2. The method of claim 1, wherein the CWT FL process comprises:

ordering the plurality of clients to yield an ordered list of clients;

forming an expanded ordered list of clients by repeating the ordered list of clients for a predetermined number of times;

repeating a subprocess of fine-tuning the local ML model of a currently-selected client until a predetermined convergence condition of respective local ML models of the plurality of clients is met or until respective clients sequentially arranged according to the expanded ordered list of clients have been used as the currently-selected client in running the subprocess, wherein the subprocess comprises:

fine-tuning the local ML model of the currently-selected client with a corresponding instant plurality of training data owned by the currently-selected client;

identifying a next client from the expanded ordered list of clients such that the next client becomes the currently-selected client in a next execution of the subprocess; and

if the next client is identifiable, then after the local ML model of the currently-selected client is fine-tuned, replacing the local ML model of the next client with the local ML model of the currently-selected client such that the corresponding instant plurality of training data owned by the currently-selected client is utilized to update the local ML model of the next client but is not revealed to the next client;

and

updating the respective local ML models of the plurality of clients with the local ML model of the currently-selected client used in a last execution of the subprocess.
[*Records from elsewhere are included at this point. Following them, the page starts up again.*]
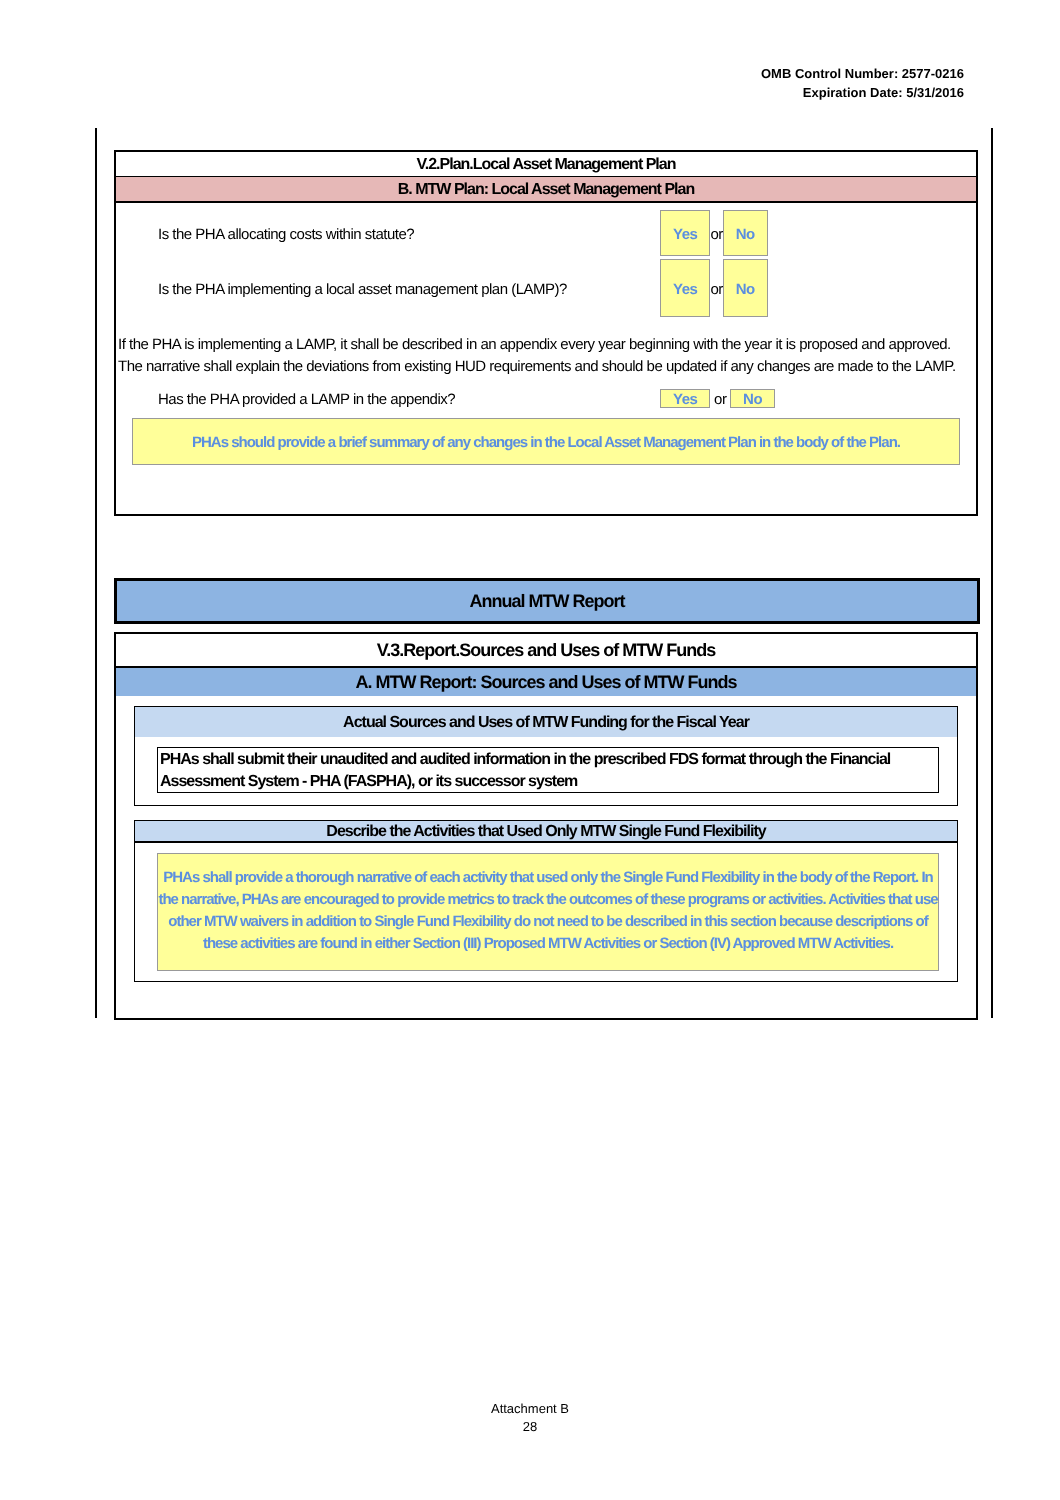OMB Control Number: 2577-0216
Expiration Date: 5/31/2016
V.2.Plan.Local Asset Management Plan
B. MTW Plan: Local Asset Management Plan
Is the PHA allocating costs within statute? Yes or No
Is the PHA implementing a local asset management plan (LAMP)? Yes or No
If the PHA is implementing a LAMP, it shall be described in an appendix every year beginning with the year it is proposed and approved. The narrative shall explain the deviations from existing HUD requirements and should be updated if any changes are made to the LAMP.
Has the PHA provided a LAMP in the appendix? Yes or No
PHAs should provide a brief summary of any changes in the Local Asset Management Plan in the body of the Plan.
Annual MTW Report
V.3.Report.Sources and Uses of MTW Funds
A. MTW Report: Sources and Uses of MTW Funds
Actual Sources and Uses of MTW Funding for the Fiscal Year
PHAs shall submit their unaudited and audited information in the prescribed FDS format through the Financial Assessment System - PHA (FASPHA), or its successor system
Describe the Activities that Used Only MTW Single Fund Flexibility
PHAs shall provide a thorough narrative of each activity that used only the Single Fund Flexibility in the body of the Report. In the narrative, PHAs are encouraged to provide metrics to track the outcomes of these programs or activities. Activities that use other MTW waivers in addition to Single Fund Flexibility do not need to be described in this section because descriptions of these activities are found in either Section (III) Proposed MTW Activities or Section (IV) Approved MTW Activities.
Attachment B
28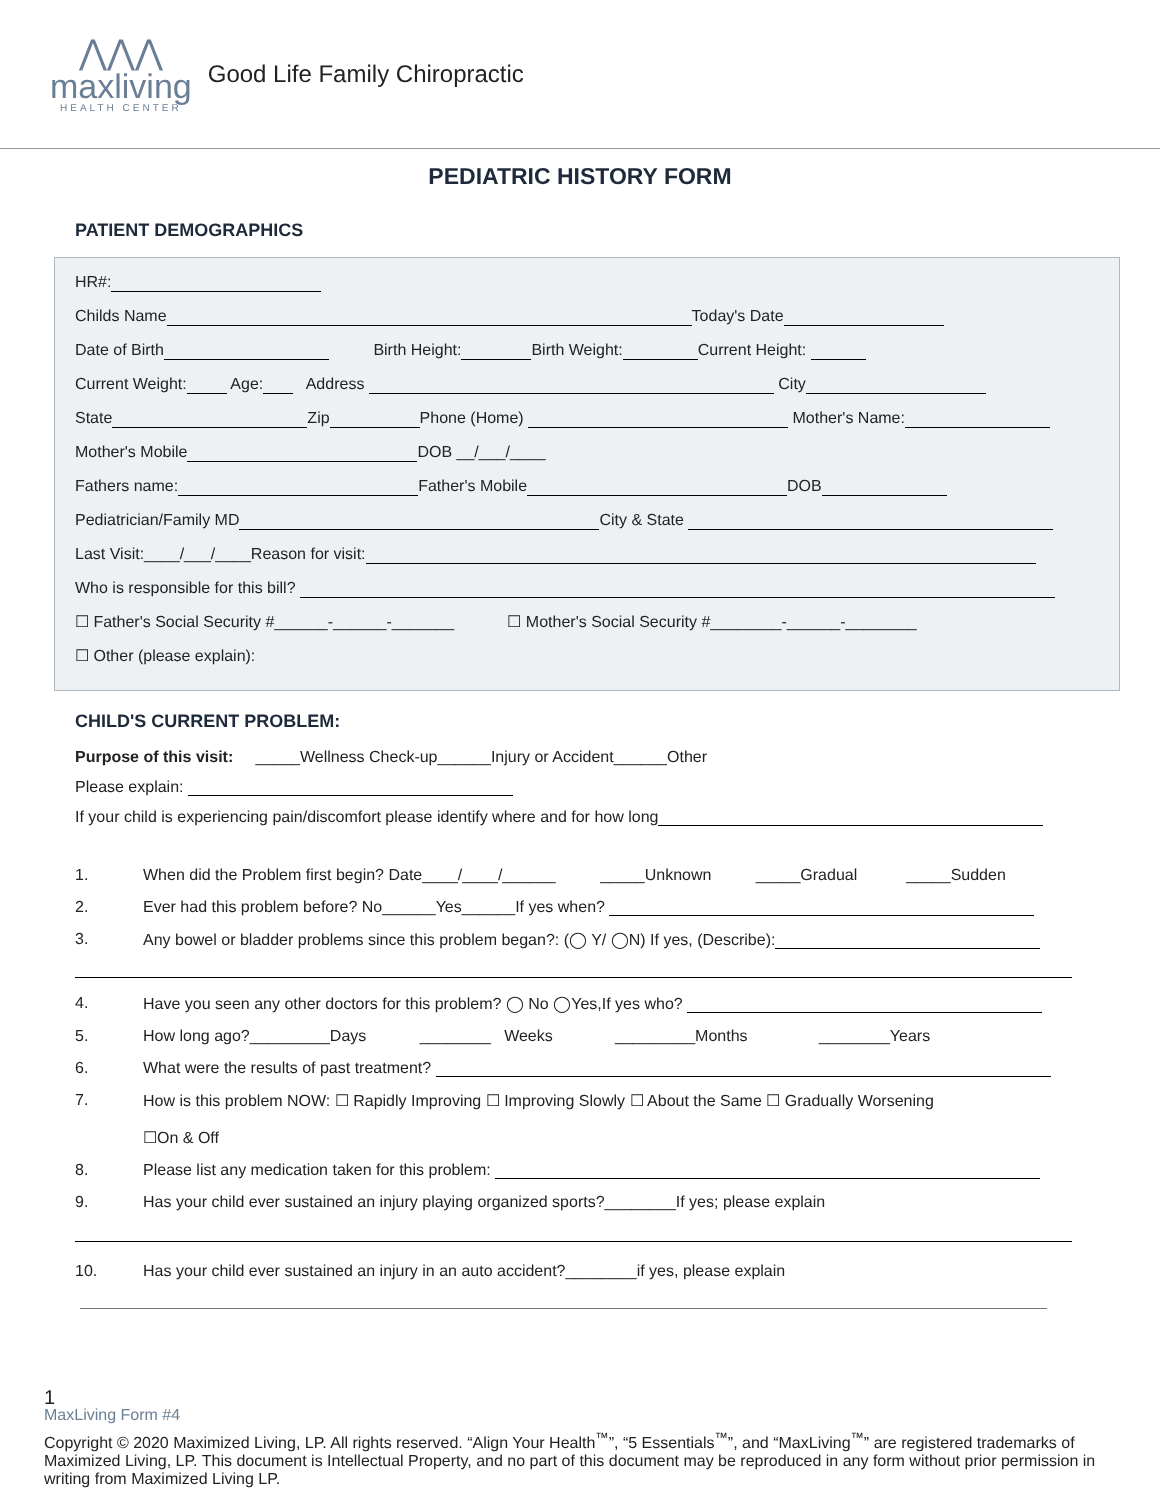⋀⋀⋀
maxliving
HEALTH CENTER
Good Life Family Chiropractic
PEDIATRIC HISTORY FORM
PATIENT DEMOGRAPHICS
HR#:
Childs Name Today's Date
Date of Birth Birth Height: Birth Weight: Current Height:
Current Weight: Age: Address City
State Zip Phone (Home) Mother's Name:
Mother's Mobile DOB __/___/____
Fathers name: Father's Mobile DOB
Pediatrician/Family MD City & State
Last Visit:____/___/____Reason for visit:
Who is responsible for this bill?
☐ Father's Social Security #______-______-_______ ☐ Mother's Social Security #________-______-________
☐ Other (please explain):
CHILD'S CURRENT PROBLEM:
Purpose of this visit: _____Wellness Check-up______Injury or Accident______Other
Please explain:
If your child is experiencing pain/discomfort please identify where and for how long
1. When did the Problem first begin? Date____/____/______ _____Unknown _____Gradual _____Sudden
2. Ever had this problem before? No______Yes______If yes when?
3. Any bowel or bladder problems since this problem began?: (◯ Y/ ◯N) If yes, (Describe):
4. Have you seen any other doctors for this problem? ◯ No ◯Yes,If yes who?
5. How long ago?_________Days ________ Weeks _________Months ________Years
6. What were the results of past treatment?
7. How is this problem NOW: ☐ Rapidly Improving ☐ Improving Slowly ☐ About the Same ☐ Gradually Worsening
☐On & Off
8. Please list any medication taken for this problem:
9. Has your child ever sustained an injury playing organized sports?________If yes; please explain
10. Has your child ever sustained an injury in an auto accident?________if yes, please explain
1
MaxLiving Form #4
Copyright © 2020 Maximized Living, LP. All rights reserved. “Align Your Health<sup>™</sup>”, “5 Essentials<sup>™</sup>”, and “MaxLiving<sup>™</sup>” are registered trademarks of Maximized Living, LP. This document is Intellectual Property, and no part of this document may be reproduced in any form without prior permission in writing from Maximized Living LP.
3. The method of claim 2, wherein:

the ML model includes first and second pluralities of model parameters for configuring the ML model, causing the local ML model of the individual client to be configured by corresponding first and second pluralities of model parameters of the individual client;

the corresponding first plurality of model parameters of the individual client is fixed during executing the CWT FL process while the corresponding second plurality of model parameters of the individual client is adjustable for fine-tuning the local ML model of the individual client in the CWT FL process; and

the replacing of the local ML model of the next client with the local ML model of the currently-selected client in executing the subprocess includes overwriting the corresponding second plurality of model parameters in the local ML model of the next client with the corresponding second plurality of model parameters in the local ML model of the currently-selected client so as to replace the local ML model of the next client with the local ML model of the currently-selected client.

4. The method of claim 3, wherein the first plurality of model parameters configures the ML model to identify edges and shapes of the anti-counterfeiting QR code.
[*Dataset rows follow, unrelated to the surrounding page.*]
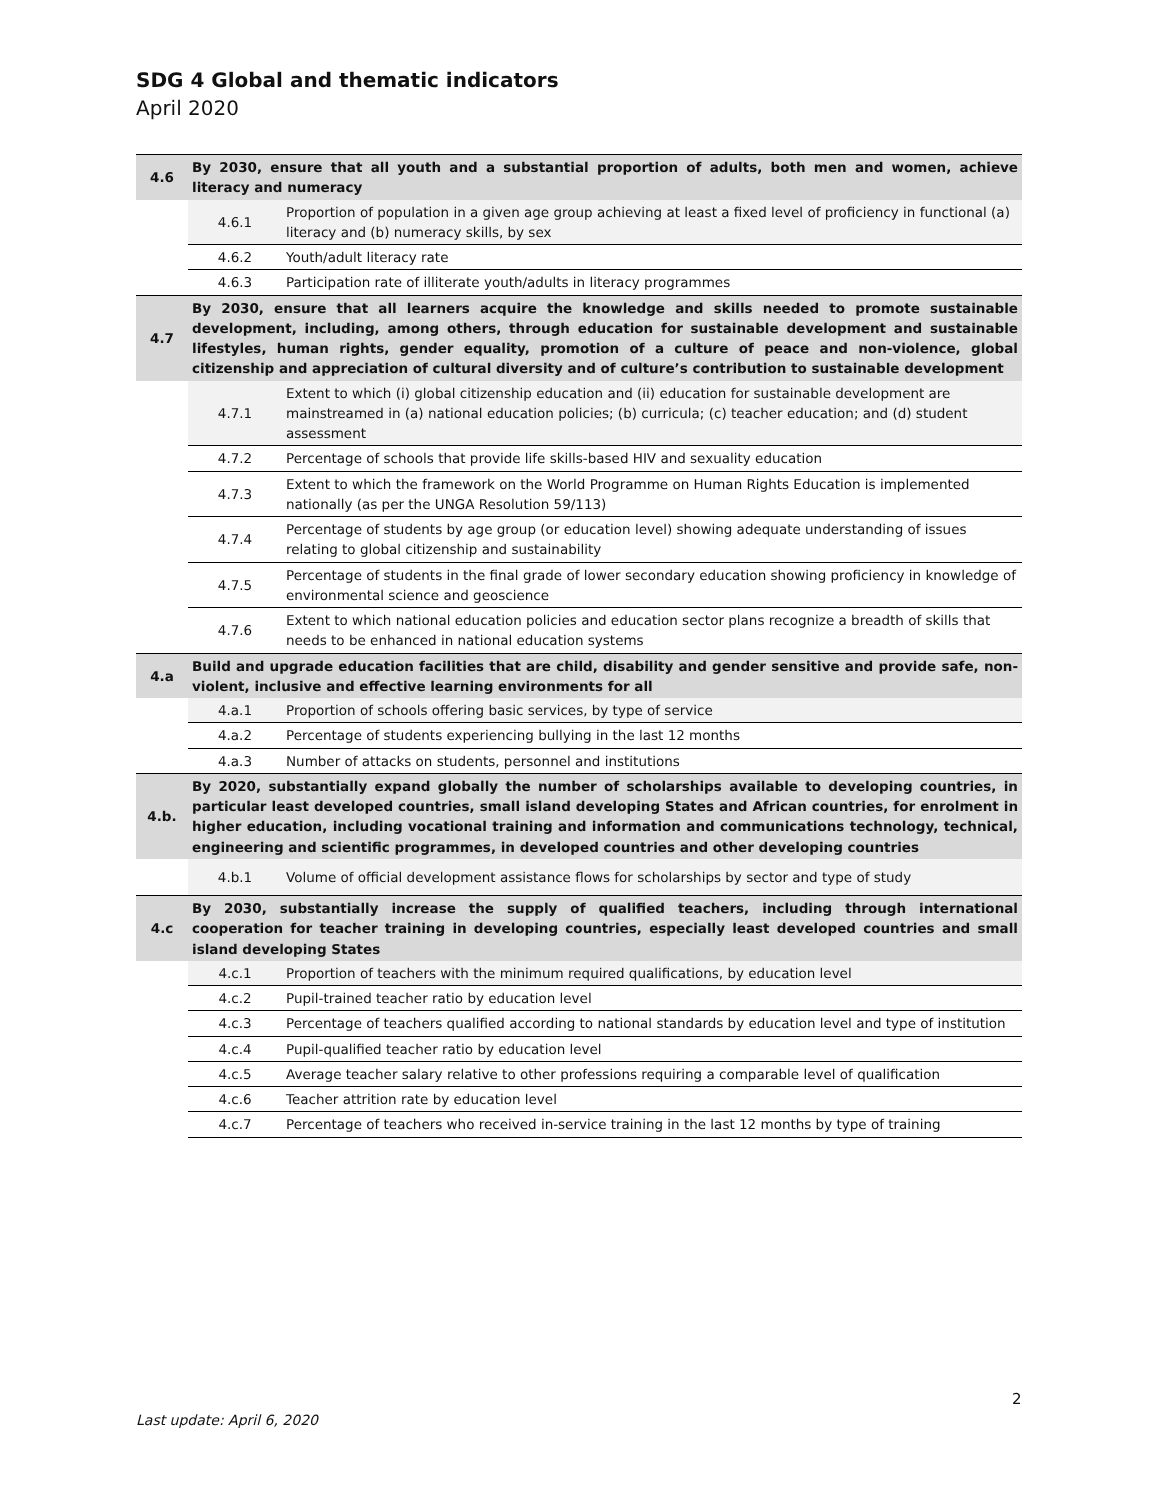SDG 4 Global and thematic indicators
April 2020
| 4.6 | By 2030, ensure that all youth and a substantial proportion of adults, both men and women, achieve literacy and numeracy | |
| | 4.6.1 | Proportion of population in a given age group achieving at least a fixed level of proficiency in functional (a) literacy and (b) numeracy skills, by sex |
| | 4.6.2 | Youth/adult literacy rate |
| | 4.6.3 | Participation rate of illiterate youth/adults in literacy programmes |
| 4.7 | By 2030, ensure that all learners acquire the knowledge and skills needed to promote sustainable development, including, among others, through education for sustainable development and sustainable lifestyles, human rights, gender equality, promotion of a culture of peace and non-violence, global citizenship and appreciation of cultural diversity and of culture’s contribution to sustainable development | |
| | 4.7.1 | Extent to which (i) global citizenship education and (ii) education for sustainable development are mainstreamed in (a) national education policies; (b) curricula; (c) teacher education; and (d) student assessment |
| | 4.7.2 | Percentage of schools that provide life skills-based HIV and sexuality education |
| | 4.7.3 | Extent to which the framework on the World Programme on Human Rights Education is implemented nationally (as per the UNGA Resolution 59/113) |
| | 4.7.4 | Percentage of students by age group (or education level) showing adequate understanding of issues relating to global citizenship and sustainability |
| | 4.7.5 | Percentage of students in the final grade of lower secondary education showing proficiency in knowledge of environmental science and geoscience |
| | 4.7.6 | Extent to which national education policies and education sector plans recognize a breadth of skills that needs to be enhanced in national education systems |
| 4.a | Build and upgrade education facilities that are child, disability and gender sensitive and provide safe, non-violent, inclusive and effective learning environments for all | |
| | 4.a.1 | Proportion of schools offering basic services, by type of service |
| | 4.a.2 | Percentage of students experiencing bullying in the last 12 months |
| | 4.a.3 | Number of attacks on students, personnel and institutions |
| 4.b. | By 2020, substantially expand globally the number of scholarships available to developing countries, in particular least developed countries, small island developing States and African countries, for enrolment in higher education, including vocational training and information and communications technology, technical, engineering and scientific programmes, in developed countries and other developing countries | |
| | 4.b.1 | Volume of official development assistance flows for scholarships by sector and type of study |
| 4.c | By 2030, substantially increase the supply of qualified teachers, including through international cooperation for teacher training in developing countries, especially least developed countries and small island developing States | |
| | 4.c.1 | Proportion of teachers with the minimum required qualifications, by education level |
| | 4.c.2 | Pupil-trained teacher ratio by education level |
| | 4.c.3 | Percentage of teachers qualified according to national standards by education level and type of institution |
| | 4.c.4 | Pupil-qualified teacher ratio by education level |
| | 4.c.5 | Average teacher salary relative to other professions requiring a comparable level of qualification |
| | 4.c.6 | Teacher attrition rate by education level |
| | 4.c.7 | Percentage of teachers who received in-service training in the last 12 months by type of training |
2
Last update: April 6, 2020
5. The method of claim 1, wherein a corresponding instant plurality of training data owned by the individual client is generated according to authentication results obtained form using the local ML model of the individual client to authenticate QR-code images received by the individual client.
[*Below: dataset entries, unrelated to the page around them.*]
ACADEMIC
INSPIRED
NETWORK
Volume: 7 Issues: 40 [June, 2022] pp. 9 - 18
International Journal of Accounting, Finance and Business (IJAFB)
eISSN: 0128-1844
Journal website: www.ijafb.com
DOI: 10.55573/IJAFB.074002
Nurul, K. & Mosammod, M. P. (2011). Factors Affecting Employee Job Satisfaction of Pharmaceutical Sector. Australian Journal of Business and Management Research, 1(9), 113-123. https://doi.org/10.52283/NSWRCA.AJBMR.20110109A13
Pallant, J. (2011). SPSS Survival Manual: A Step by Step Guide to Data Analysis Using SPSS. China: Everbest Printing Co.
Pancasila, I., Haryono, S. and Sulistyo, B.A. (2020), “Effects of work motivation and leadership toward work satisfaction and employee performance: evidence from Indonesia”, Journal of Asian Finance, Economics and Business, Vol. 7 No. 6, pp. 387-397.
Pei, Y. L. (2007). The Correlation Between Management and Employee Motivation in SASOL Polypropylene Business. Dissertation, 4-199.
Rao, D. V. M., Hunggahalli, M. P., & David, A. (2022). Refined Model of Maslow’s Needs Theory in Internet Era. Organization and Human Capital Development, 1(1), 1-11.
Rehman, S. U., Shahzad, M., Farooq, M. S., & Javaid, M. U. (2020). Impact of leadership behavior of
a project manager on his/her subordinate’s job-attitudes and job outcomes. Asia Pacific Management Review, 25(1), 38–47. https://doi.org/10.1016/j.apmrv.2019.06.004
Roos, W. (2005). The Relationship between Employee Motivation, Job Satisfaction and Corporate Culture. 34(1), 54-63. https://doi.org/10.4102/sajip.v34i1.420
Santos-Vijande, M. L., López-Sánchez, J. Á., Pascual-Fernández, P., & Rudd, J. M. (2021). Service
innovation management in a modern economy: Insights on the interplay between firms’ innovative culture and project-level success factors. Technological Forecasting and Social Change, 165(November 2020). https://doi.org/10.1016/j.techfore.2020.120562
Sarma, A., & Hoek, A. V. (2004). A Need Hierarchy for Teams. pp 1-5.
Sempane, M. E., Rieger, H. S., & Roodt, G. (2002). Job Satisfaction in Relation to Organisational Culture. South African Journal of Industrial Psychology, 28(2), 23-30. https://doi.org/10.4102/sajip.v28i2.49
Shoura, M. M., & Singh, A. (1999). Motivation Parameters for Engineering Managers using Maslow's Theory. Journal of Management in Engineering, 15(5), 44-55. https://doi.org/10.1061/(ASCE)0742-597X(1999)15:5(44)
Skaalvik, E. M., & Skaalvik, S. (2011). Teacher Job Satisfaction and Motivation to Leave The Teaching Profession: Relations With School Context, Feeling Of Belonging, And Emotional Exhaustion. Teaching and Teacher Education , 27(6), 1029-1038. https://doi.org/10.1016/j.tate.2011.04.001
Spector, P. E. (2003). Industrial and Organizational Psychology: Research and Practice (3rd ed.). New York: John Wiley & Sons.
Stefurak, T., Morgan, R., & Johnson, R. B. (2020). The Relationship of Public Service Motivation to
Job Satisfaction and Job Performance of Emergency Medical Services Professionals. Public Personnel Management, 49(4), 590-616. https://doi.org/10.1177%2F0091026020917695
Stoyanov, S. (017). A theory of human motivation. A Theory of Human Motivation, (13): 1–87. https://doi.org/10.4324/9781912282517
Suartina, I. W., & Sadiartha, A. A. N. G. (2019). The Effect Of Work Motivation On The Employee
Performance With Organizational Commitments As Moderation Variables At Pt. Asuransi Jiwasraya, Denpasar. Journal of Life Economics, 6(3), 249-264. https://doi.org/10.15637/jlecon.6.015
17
6. The method of claim 1, wherein the CWT FL process is repeated from time to time for regularly updating the respective local ML models.

7. The method of claim 1, wherein the Vision Transformer-based model is selected to be a ViT(S) model.

8. The method of claim 1, wherein:

the ML model is stored in a server that serves the plurality of clients; and

the CWT FL process further comprises updating the ML model with the local ML model of the currently-selected client used in the last execution of the subprocess to thereby allow the server to initialize a new local ML model of a new client with the updated ML model when the server adds the new client to the plurality of clients.